As a girlhood companion remembered her, Mary Todd was vivacious and impulsive, with an interesting personality--but "she now and then could not restrain a witty, sarcastic speech that cut deeper than she intended...." A young lawyer summed her up in 1840: "the very creature of excitement." All of these attributes marked her life, bringing her both happiness and tragedy.

Daughter of Eliza Parker and Robert Smith Todd, pioneer settlers of Kentucky, Mary lost her mother before the age of seven. Her father remarried; and Mary remembered her childhood as "desolate" although she belonged to the aristocracy of Lexington, with high-spirited social life and a sound private education.

 

Just 5 feet 2 inches at maturity, Mary had clear blue eyes, long lashes, light-brown hair with glints of bronze, and a lovely complexion. She danced gracefully, she loved finery, and her crisp intelligence polished the wiles of a Southern coquette.

Nearly 21, she went to Springfield, Illinois, to live with her sister Mrs. Ninian Edwards. Here she met Abraham Lincoln--in his own words, "a poor nobody then." Three years later, after a stormy courtship and broken engagement, they were married. Though opposites in background and temperament, they were united by an enduring love--by Mary's confidence in her husband's ability and his gentle consideration of her excitable ways.

Their years in Springfield brought hard work, a family of boys, and reduced circumstances to the pleasure-loving girl who had never felt responsibility before. Lincoln's single term in Congress, for 1847-1849, gave Mary and the boys a winter in Washington, but scant opportunity for social life. Finally her unwavering faith in her husband won ample justification with his election as President in 1860.
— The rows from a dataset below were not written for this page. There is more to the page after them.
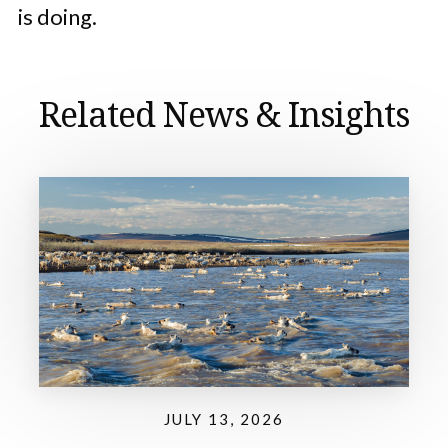
is doing.
Related News & Insights
JULY 13, 2026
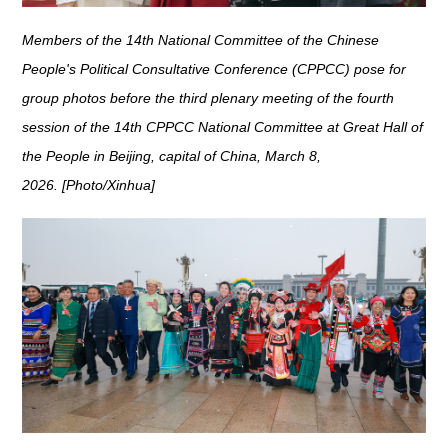
Members of the 14th National Committee of the Chinese
People's Political Consultative Conference (CPPCC) pose for
group photos before the third plenary meeting of the fourth
session of the 14th CPPCC National Committee at Great Hall of
the People in Beijing, capital of China, March 8,
2026. [Photo/Xinhua]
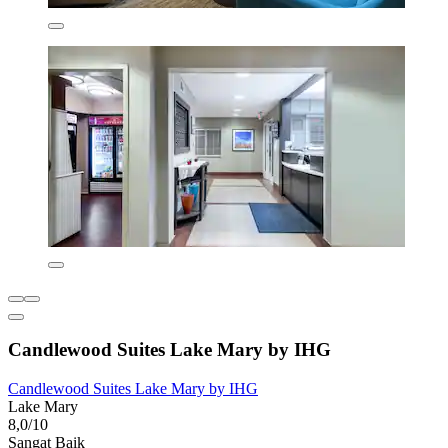
Candlewood Suites Lake Mary by IHG
Candlewood Suites Lake Mary by IHG
Lake Mary
8,0/10
Sangat Baik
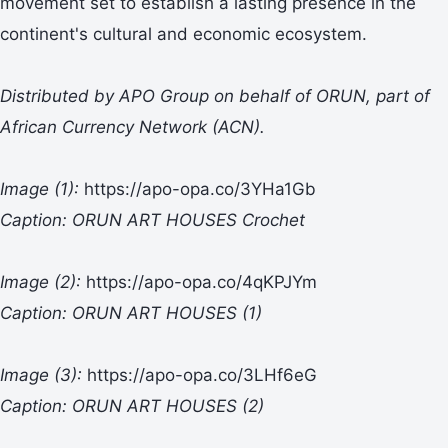
movement set to establish a lasting presence in the
continent's cultural and economic ecosystem.
Distributed by APO Group on behalf of ORUN, part of
African Currency Network (ACN).
Image (1):
https://apo-opa.co/3YHa1Gb
Caption: ORUN ART HOUSES Crochet
Image (2):
https://apo-opa.co/4qKPJYm
Caption: ORUN ART HOUSES (1)
Image (3):
https://apo-opa.co/3LHf6eG
Caption: ORUN ART HOUSES (2)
Though her position fulfilled her high social ambitions, Mrs. Lincoln's years in the White House mingled misery with triumph. An orgy of spending stirred resentful comment. While the Civil War dragged on, Southerners scorned her as a traitor to her birth, and citizens loyal to the Union suspected her of treason. When she entertained, critics accused her of unpatriotic extravagance. When, utterly distraught, she curtailed her entertaining after her son Willie's death in 1862, they accused her of shirking her social duties.

Yet Lincoln, watching her put her guests at ease during a White House reception, could say happily: "My wife is as handsome as when she was a girl, and I...fell in love with her; and what is more, I have never fallen out."

Her husband's assassination in 1865 shattered Mary Todd Lincoln. The next 17 years held nothing but sorrow. With her son "Tad" she traveled abroad in search of health, tortured by distorted ideas of her financial situation. After Tad died in 1871, she slipped into a world of illusion where poverty and murder pursued her.

A misunderstood and tragic figure, she passed away in 1882 at her sister's home in Springfield--the same house from which she had walked as the bride of Abraham Lincoln, 40 years before.